-- Record excerpts --
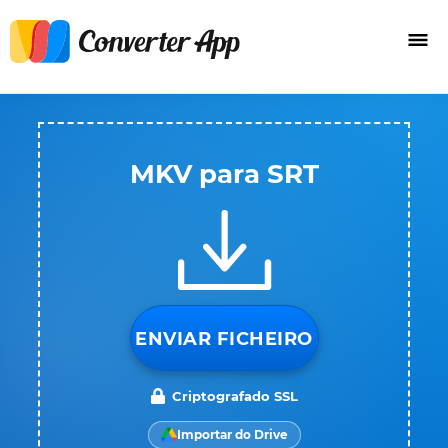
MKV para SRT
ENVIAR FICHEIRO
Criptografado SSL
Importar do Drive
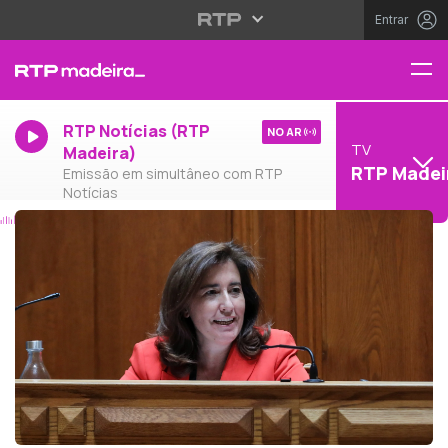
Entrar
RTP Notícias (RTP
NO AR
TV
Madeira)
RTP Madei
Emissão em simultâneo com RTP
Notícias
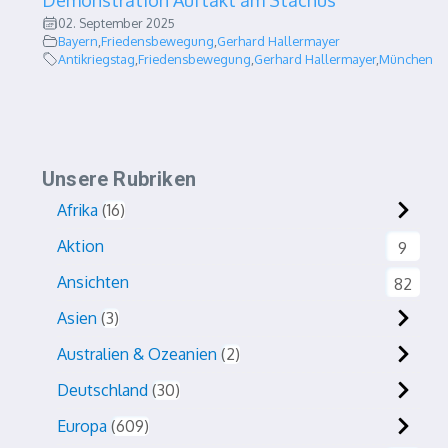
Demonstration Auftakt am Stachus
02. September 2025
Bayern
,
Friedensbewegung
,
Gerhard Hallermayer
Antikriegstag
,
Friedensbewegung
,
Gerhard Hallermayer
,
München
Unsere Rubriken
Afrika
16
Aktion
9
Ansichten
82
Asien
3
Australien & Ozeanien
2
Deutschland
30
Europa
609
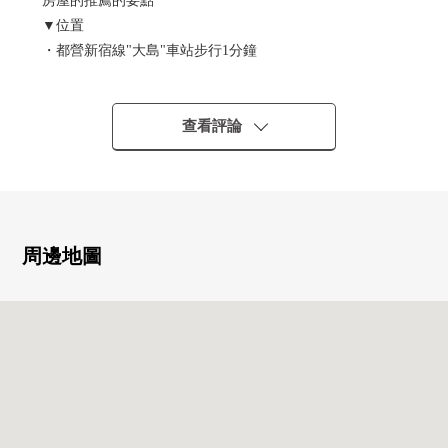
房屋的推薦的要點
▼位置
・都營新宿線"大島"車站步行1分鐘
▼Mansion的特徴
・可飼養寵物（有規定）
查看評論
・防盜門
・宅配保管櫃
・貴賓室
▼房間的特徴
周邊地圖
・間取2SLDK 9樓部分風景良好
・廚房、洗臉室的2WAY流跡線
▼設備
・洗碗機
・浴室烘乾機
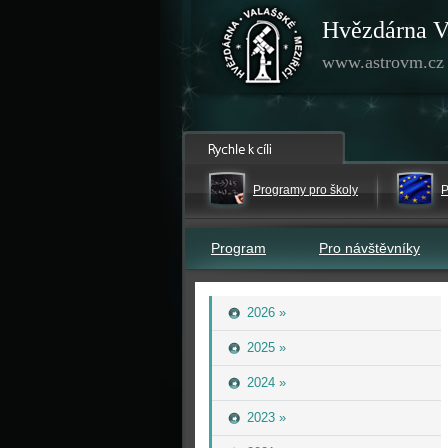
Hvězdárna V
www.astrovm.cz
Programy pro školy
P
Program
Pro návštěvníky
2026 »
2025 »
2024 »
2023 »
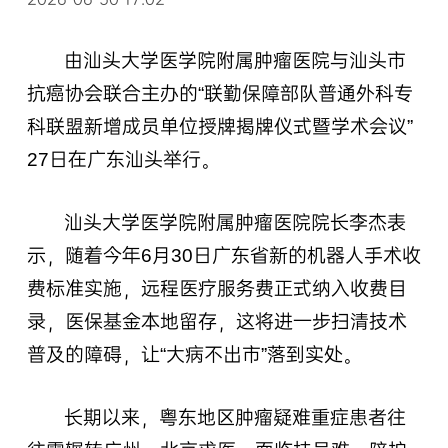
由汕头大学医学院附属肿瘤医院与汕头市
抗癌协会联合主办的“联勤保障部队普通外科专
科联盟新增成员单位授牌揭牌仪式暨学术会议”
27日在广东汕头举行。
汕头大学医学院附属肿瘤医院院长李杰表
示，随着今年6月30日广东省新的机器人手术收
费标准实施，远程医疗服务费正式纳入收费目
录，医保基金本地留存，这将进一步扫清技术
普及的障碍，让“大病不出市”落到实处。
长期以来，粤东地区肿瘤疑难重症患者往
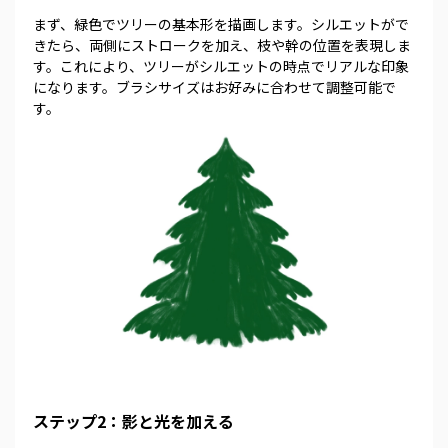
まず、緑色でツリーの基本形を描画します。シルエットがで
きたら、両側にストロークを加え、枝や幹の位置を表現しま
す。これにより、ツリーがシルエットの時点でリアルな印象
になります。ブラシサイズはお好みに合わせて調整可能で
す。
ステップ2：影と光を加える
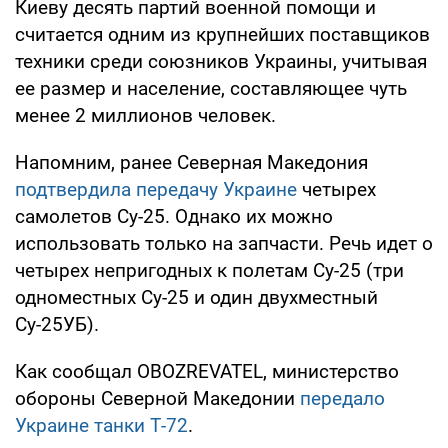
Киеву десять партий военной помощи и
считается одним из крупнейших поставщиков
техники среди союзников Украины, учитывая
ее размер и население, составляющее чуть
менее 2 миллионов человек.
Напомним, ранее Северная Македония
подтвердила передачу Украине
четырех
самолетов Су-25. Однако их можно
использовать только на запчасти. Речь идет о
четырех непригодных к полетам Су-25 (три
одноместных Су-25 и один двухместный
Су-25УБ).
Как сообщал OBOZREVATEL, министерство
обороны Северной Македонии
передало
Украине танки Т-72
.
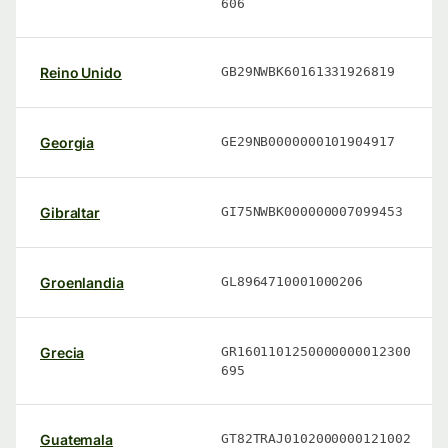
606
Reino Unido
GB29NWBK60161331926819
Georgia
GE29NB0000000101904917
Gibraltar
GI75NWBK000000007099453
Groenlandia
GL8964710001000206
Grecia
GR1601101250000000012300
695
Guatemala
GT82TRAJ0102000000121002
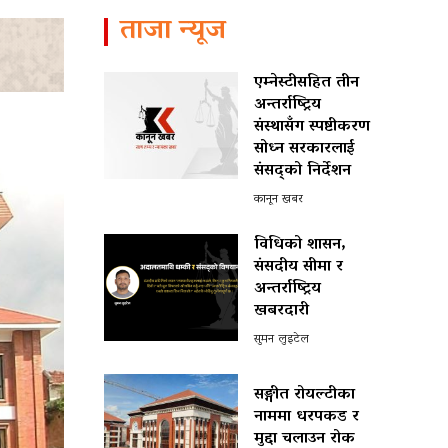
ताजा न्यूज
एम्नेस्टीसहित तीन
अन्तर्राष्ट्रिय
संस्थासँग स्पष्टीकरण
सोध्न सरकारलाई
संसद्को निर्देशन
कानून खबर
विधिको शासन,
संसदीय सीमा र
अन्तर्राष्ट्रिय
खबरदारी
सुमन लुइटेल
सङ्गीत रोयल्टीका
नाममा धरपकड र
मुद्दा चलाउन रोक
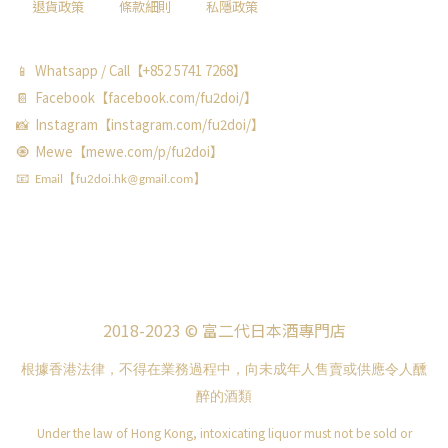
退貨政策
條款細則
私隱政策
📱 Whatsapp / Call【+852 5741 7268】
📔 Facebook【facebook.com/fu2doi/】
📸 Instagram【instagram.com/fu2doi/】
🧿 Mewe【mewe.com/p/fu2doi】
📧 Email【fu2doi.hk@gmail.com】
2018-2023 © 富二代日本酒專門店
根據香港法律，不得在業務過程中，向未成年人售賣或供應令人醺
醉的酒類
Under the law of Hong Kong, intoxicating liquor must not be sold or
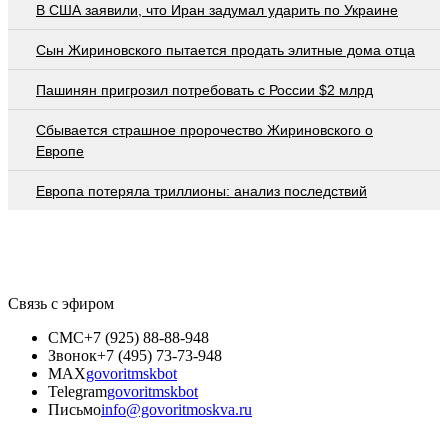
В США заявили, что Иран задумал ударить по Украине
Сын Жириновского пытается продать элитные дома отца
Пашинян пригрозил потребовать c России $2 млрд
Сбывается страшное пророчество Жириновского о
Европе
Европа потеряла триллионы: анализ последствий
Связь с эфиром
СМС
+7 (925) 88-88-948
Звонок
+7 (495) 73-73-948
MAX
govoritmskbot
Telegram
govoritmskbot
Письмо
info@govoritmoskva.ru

-- Activity --
Return each record as written, minus its images.

-- Written reply --
MKV para SRT
ENVIAR FICHEIRO
Criptografado SSL
Importar do Drive
Entrar
RTP Notícias (RTP
NO AR
TV
Madeira)
RTP Madei
Emissão em simultâneo com RTP
Notícias
Demonstration Auftakt am Stachus
02. September 2025
Bayern
,
Friedensbewegung
,
Gerhard Hallermayer
Antikriegstag
,
Friedensbewegung
,
Gerhard Hallermayer
,
München
Unsere Rubriken
Afrika
16
Aktion
9
Ansichten
82
Asien
3
Australien & Ozeanien
2
Deutschland
30
Europa
609
房屋的推薦的要點
▼位置
・都營新宿線"大島"車站步行1分鐘
▼Mansion的特徴
・可飼養寵物（有規定）
查看評論
・防盜門
・宅配保管櫃
・貴賓室
▼房間的特徴
周邊地圖
・間取2SLDK 9樓部分風景良好
・廚房、洗臉室的2WAY流跡線
▼設備
・洗碗機
・浴室烘乾機
Hvězdárna V
www.astrovm.cz
Programy pro školy
P
Program
Pro návštěvníky
2026 »
2025 »
2024 »
2023 »
由汕头大学医学院附属肿瘤医院与汕头市
抗癌协会联合主办的“联勤保障部队普通外科专
科联盟新增成员单位授牌揭牌仪式暨学术会议”
27日在广东汕头举行。
汕头大学医学院附属肿瘤医院院长李杰表
示，随着今年6月30日广东省新的机器人手术收
费标准实施，远程医疗服务费正式纳入收费目
录，医保基金本地留存，这将进一步扫清技术
普及的障碍，让“大病不出市”落到实处。
长期以来，粤东地区肿瘤疑难重症患者往
まず、緑色でツリーの基本形を描画します。シルエットがで
きたら、両側にストロークを加え、枝や幹の位置を表現しま
す。これにより、ツリーがシルエットの時点でリアルな印象
になります。ブラシサイズはお好みに合わせて調整可能で
す。
ステップ2：影と光を加える
Киеву десять партий военной помощи и
считается одним из крупнейших поставщиков
техники среди союзников Украины, учитывая
ее размер и население, составляющее чуть
менее 2 миллионов человек.
Напомним, ранее Северная Македония
подтвердила передачу Украине
четырех
самолетов Су-25. Однако их можно
использовать только на запчасти. Речь идет о
четырех непригодных к полетам Су-25 (три
одноместных Су-25 и один двухместный
Су-25УБ).
Как сообщал OBOZREVATEL, министерство
обороны Северной Македонии
передало
Украине танки Т-72
.
606
Reino Unido
GB29NWBK60161331926819
Georgia
GE29NB0000000101904917
Gibraltar
GI75NWBK000000007099453
Groenlandia
GL8964710001000206
Grecia
GR1601101250000000012300
695
Guatemala
GT82TRAJ0102000000121002
ताजा न्यूज
एम्नेस्टीसहित तीन
अन्तर्राष्ट्रिय
संस्थासँग स्पष्टीकरण
सोध्न सरकारलाई
संसद्को निर्देशन
कानून खबर
विधिको शासन,
संसदीय सीमा र
अन्तर्राष्ट्रिय
खबरदारी
सुमन लुइटेल
सङ्गीत रोयल्टीका
नाममा धरपकड र
मुद्दा चलाउन रोक
退貨政策
條款細則
私隱政策
📱 Whatsapp / Call【+852 5741 7268】
📔 Facebook【facebook.com/fu2doi/】
📸 Instagram【instagram.com/fu2doi/】
🧿 Mewe【mewe.com/p/fu2doi】
📧 Email【fu2doi.hk@gmail.com】
2018-2023 © 富二代日本酒專門店
根據香港法律，不得在業務過程中，向未成年人售賣或供應令人醺
醉的酒類
Under the law of Hong Kong, intoxicating liquor must not be sold or
В США заявили, что Иран задумал ударить по Украине
Сын Жириновского пытается продать элитные дома отца
Пашинян пригрозил потребовать c России $2 млрд
Сбывается страшное пророчество Жириновского о
Европе
Европа потеряла триллионы: анализ последствий
Связь с эфиром
СМС
+7 (925) 88-88-948
Звонок
+7 (495) 73-73-948
MAX
govoritmskbot
Telegram
govoritmskbot
Письмо
info@govoritmoskva.ru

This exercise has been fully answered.